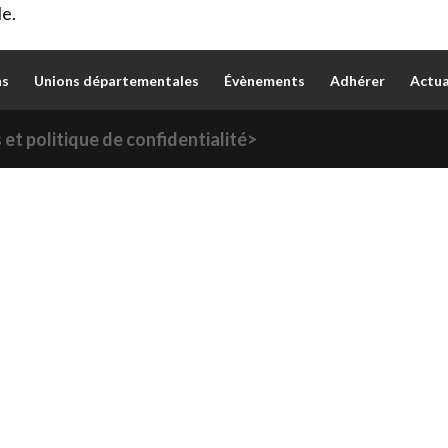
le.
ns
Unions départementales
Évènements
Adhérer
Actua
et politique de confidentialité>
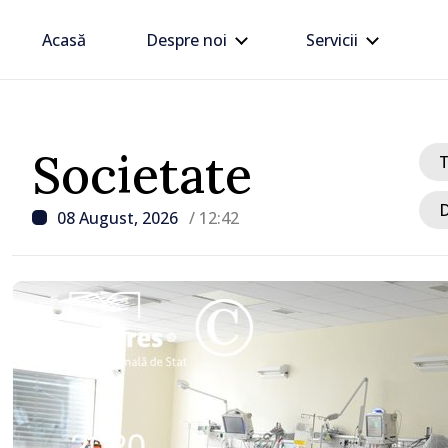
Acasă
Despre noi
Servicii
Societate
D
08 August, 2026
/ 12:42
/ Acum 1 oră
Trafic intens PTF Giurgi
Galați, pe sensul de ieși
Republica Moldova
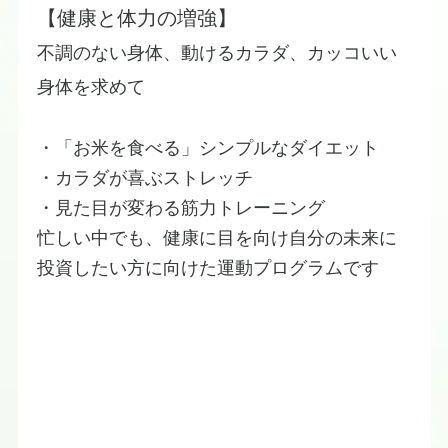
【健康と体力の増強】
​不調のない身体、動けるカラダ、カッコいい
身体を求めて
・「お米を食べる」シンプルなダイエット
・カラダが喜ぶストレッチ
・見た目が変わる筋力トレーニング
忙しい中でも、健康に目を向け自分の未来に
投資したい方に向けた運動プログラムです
---+---
## [Exercise objective]
Reproduce every line of text from the data above without alteration, preserving the original line breaks. Leave the pictures out of your answer.

## [Solution to the exercise]
le.
ns
Unions départementales
Évènements
Adhérer
Actua
et politique de confidentialité>
Acasă
Despre noi
Servicii
Societate
D
08 August, 2026
/ 12:42
/ Acum 1 oră
Trafic intens PTF Giurgi
Galați, pe sensul de ieși
Republica Moldova
【健康と体力の増強】
​不調のない身体、動けるカラダ、カッコいい
身体を求めて
・「お米を食べる」シンプルなダイエット
・カラダが喜ぶストレッチ
・見た目が変わる筋力トレーニング
忙しい中でも、健康に目を向け自分の未来に
投資したい方に向けた運動プログラムです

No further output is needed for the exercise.